◆ ABOUT THIS EXERCISE
Copy out all the rows below, putting "Kaleidoscope" in place of each "Kaleidoskop" and leaving everything else untouched.

Segment Open

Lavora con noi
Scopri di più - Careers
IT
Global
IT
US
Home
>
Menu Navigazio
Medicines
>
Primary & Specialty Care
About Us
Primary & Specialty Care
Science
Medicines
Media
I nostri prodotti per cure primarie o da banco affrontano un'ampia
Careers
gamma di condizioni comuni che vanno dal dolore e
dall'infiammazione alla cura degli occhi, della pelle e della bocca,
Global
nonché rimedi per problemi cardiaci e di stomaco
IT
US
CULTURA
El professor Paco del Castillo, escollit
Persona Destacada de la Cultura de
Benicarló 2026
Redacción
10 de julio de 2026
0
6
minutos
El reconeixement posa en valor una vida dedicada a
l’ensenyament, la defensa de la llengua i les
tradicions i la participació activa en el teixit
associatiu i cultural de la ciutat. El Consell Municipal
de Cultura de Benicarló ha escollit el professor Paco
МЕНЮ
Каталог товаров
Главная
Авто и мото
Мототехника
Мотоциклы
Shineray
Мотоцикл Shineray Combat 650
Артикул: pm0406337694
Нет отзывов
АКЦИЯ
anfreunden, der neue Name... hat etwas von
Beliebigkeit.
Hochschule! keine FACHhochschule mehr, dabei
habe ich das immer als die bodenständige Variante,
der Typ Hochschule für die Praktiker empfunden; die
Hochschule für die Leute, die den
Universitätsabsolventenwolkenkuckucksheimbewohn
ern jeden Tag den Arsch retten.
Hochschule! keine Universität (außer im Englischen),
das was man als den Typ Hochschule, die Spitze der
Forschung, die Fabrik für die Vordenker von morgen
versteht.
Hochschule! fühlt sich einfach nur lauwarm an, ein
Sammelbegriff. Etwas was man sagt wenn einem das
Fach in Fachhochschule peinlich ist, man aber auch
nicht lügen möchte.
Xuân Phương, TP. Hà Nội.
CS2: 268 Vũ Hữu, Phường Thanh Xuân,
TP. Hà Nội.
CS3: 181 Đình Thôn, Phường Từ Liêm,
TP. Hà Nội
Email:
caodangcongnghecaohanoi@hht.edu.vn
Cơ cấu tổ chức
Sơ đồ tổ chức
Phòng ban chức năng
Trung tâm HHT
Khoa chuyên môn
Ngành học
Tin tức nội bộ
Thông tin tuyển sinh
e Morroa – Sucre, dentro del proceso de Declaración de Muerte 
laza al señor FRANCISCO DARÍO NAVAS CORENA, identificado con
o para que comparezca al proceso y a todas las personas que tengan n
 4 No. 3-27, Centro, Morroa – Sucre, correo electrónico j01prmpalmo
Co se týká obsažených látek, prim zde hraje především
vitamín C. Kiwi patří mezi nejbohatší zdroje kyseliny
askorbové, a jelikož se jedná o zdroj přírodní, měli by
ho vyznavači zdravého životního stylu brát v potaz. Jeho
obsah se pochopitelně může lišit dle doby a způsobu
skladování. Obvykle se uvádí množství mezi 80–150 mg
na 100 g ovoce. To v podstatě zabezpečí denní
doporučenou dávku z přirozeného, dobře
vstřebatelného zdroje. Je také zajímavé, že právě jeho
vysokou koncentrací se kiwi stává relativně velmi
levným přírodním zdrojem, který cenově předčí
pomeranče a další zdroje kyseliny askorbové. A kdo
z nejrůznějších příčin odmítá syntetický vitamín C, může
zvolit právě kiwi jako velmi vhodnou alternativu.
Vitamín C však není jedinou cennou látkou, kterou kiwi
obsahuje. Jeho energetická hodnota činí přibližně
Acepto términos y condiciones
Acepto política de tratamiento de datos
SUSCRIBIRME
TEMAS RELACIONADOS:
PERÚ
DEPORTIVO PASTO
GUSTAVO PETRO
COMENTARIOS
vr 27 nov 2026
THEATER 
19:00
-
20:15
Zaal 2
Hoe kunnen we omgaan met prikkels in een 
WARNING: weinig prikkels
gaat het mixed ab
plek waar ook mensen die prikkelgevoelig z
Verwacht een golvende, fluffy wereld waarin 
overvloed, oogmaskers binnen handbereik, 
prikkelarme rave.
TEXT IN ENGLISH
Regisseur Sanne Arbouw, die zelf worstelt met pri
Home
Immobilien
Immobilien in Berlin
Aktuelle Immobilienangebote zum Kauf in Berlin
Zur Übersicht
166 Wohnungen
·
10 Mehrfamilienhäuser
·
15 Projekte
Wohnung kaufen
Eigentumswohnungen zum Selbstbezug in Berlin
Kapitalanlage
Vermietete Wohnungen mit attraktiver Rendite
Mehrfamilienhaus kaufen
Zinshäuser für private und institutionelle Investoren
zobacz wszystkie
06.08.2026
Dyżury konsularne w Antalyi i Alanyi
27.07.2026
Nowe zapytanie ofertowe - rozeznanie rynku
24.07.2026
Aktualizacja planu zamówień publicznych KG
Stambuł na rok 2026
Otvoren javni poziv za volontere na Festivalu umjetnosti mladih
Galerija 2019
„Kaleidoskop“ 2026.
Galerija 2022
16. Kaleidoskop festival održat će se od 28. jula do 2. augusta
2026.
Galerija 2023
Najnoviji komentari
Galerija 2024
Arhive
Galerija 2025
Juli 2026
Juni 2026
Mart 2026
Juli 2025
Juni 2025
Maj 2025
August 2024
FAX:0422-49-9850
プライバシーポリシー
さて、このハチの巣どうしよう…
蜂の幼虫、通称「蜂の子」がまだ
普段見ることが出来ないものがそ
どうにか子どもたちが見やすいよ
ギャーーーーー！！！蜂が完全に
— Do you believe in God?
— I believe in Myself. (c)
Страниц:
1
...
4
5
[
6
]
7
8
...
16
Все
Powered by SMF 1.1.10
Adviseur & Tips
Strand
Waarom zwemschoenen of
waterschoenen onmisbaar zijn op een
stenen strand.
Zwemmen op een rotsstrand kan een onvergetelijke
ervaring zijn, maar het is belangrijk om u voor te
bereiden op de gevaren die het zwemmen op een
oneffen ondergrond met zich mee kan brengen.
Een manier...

Segment Closed

◆ ANSWER BELOW
Lavora con noi
Scopri di più - Careers
IT
Global
IT
US
Home
>
Menu Navigazio
Medicines
>
Primary & Specialty Care
About Us
Primary & Specialty Care
Science
Medicines
Media
I nostri prodotti per cure primarie o da banco affrontano un'ampia
Careers
gamma di condizioni comuni che vanno dal dolore e
dall'infiammazione alla cura degli occhi, della pelle e della bocca,
Global
nonché rimedi per problemi cardiaci e di stomaco
IT
US
CULTURA
El professor Paco del Castillo, escollit
Persona Destacada de la Cultura de
Benicarló 2026
Redacción
10 de julio de 2026
0
6
minutos
El reconeixement posa en valor una vida dedicada a
l’ensenyament, la defensa de la llengua i les
tradicions i la participació activa en el teixit
associatiu i cultural de la ciutat. El Consell Municipal
de Cultura de Benicarló ha escollit el professor Paco
МЕНЮ
Каталог товаров
Главная
Авто и мото
Мототехника
Мотоциклы
Shineray
Мотоцикл Shineray Combat 650
Артикул: pm0406337694
Нет отзывов
АКЦИЯ
anfreunden, der neue Name... hat etwas von
Beliebigkeit.
Hochschule! keine FACHhochschule mehr, dabei
habe ich das immer als die bodenständige Variante,
der Typ Hochschule für die Praktiker empfunden; die
Hochschule für die Leute, die den
Universitätsabsolventenwolkenkuckucksheimbewohn
ern jeden Tag den Arsch retten.
Hochschule! keine Universität (außer im Englischen),
das was man als den Typ Hochschule, die Spitze der
Forschung, die Fabrik für die Vordenker von morgen
versteht.
Hochschule! fühlt sich einfach nur lauwarm an, ein
Sammelbegriff. Etwas was man sagt wenn einem das
Fach in Fachhochschule peinlich ist, man aber auch
nicht lügen möchte.
Xuân Phương, TP. Hà Nội.
CS2: 268 Vũ Hữu, Phường Thanh Xuân,
TP. Hà Nội.
CS3: 181 Đình Thôn, Phường Từ Liêm,
TP. Hà Nội
Email:
caodangcongnghecaohanoi@hht.edu.vn
Cơ cấu tổ chức
Sơ đồ tổ chức
Phòng ban chức năng
Trung tâm HHT
Khoa chuyên môn
Ngành học
Tin tức nội bộ
Thông tin tuyển sinh
e Morroa – Sucre, dentro del proceso de Declaración de Muerte 
laza al señor FRANCISCO DARÍO NAVAS CORENA, identificado con
o para que comparezca al proceso y a todas las personas que tengan n
 4 No. 3-27, Centro, Morroa – Sucre, correo electrónico j01prmpalmo
Co se týká obsažených látek, prim zde hraje především
vitamín C. Kiwi patří mezi nejbohatší zdroje kyseliny
askorbové, a jelikož se jedná o zdroj přírodní, měli by
ho vyznavači zdravého životního stylu brát v potaz. Jeho
obsah se pochopitelně může lišit dle doby a způsobu
skladování. Obvykle se uvádí množství mezi 80–150 mg
na 100 g ovoce. To v podstatě zabezpečí denní
doporučenou dávku z přirozeného, dobře
vstřebatelného zdroje. Je také zajímavé, že právě jeho
vysokou koncentrací se kiwi stává relativně velmi
levným přírodním zdrojem, který cenově předčí
pomeranče a další zdroje kyseliny askorbové. A kdo
z nejrůznějších příčin odmítá syntetický vitamín C, může
zvolit právě kiwi jako velmi vhodnou alternativu.
Vitamín C však není jedinou cennou látkou, kterou kiwi
obsahuje. Jeho energetická hodnota činí přibližně
Acepto términos y condiciones
Acepto política de tratamiento de datos
SUSCRIBIRME
TEMAS RELACIONADOS:
PERÚ
DEPORTIVO PASTO
GUSTAVO PETRO
COMENTARIOS
vr 27 nov 2026
THEATER 
19:00
-
20:15
Zaal 2
Hoe kunnen we omgaan met prikkels in een 
WARNING: weinig prikkels
gaat het mixed ab
plek waar ook mensen die prikkelgevoelig z
Verwacht een golvende, fluffy wereld waarin 
overvloed, oogmaskers binnen handbereik, 
prikkelarme rave.
TEXT IN ENGLISH
Regisseur Sanne Arbouw, die zelf worstelt met pri
Home
Immobilien
Immobilien in Berlin
Aktuelle Immobilienangebote zum Kauf in Berlin
Zur Übersicht
166 Wohnungen
·
10 Mehrfamilienhäuser
·
15 Projekte
Wohnung kaufen
Eigentumswohnungen zum Selbstbezug in Berlin
Kapitalanlage
Vermietete Wohnungen mit attraktiver Rendite
Mehrfamilienhaus kaufen
Zinshäuser für private und institutionelle Investoren
zobacz wszystkie
06.08.2026
Dyżury konsularne w Antalyi i Alanyi
27.07.2026
Nowe zapytanie ofertowe - rozeznanie rynku
24.07.2026
Aktualizacja planu zamówień publicznych KG
Stambuł na rok 2026
Otvoren javni poziv za volontere na Festivalu umjetnosti mladih
Galerija 2019
„Kaleidoscope“ 2026.
Galerija 2022
16. Kaleidoscope festival održat će se od 28. jula do 2. augusta
2026.
Galerija 2023
Najnoviji komentari
Galerija 2024
Arhive
Galerija 2025
Juli 2026
Juni 2026
Mart 2026
Juli 2025
Juni 2025
Maj 2025
August 2024
FAX:0422-49-9850
プライバシーポリシー
さて、このハチの巣どうしよう…
蜂の幼虫、通称「蜂の子」がまだ
普段見ることが出来ないものがそ
どうにか子どもたちが見やすいよ
ギャーーーーー！！！蜂が完全に
— Do you believe in God?
— I believe in Myself. (c)
Страниц:
1
...
4
5
[
6
]
7
8
...
16
Все
Powered by SMF 1.1.10
Adviseur & Tips
Strand
Waarom zwemschoenen of
waterschoenen onmisbaar zijn op een
stenen strand.
Zwemmen op een rotsstrand kan een onvergetelijke
ervaring zijn, maar het is belangrijk om u voor te
bereiden op de gevaren die het zwemmen op een
oneffen ondergrond met zich mee kan brengen.
Een manier...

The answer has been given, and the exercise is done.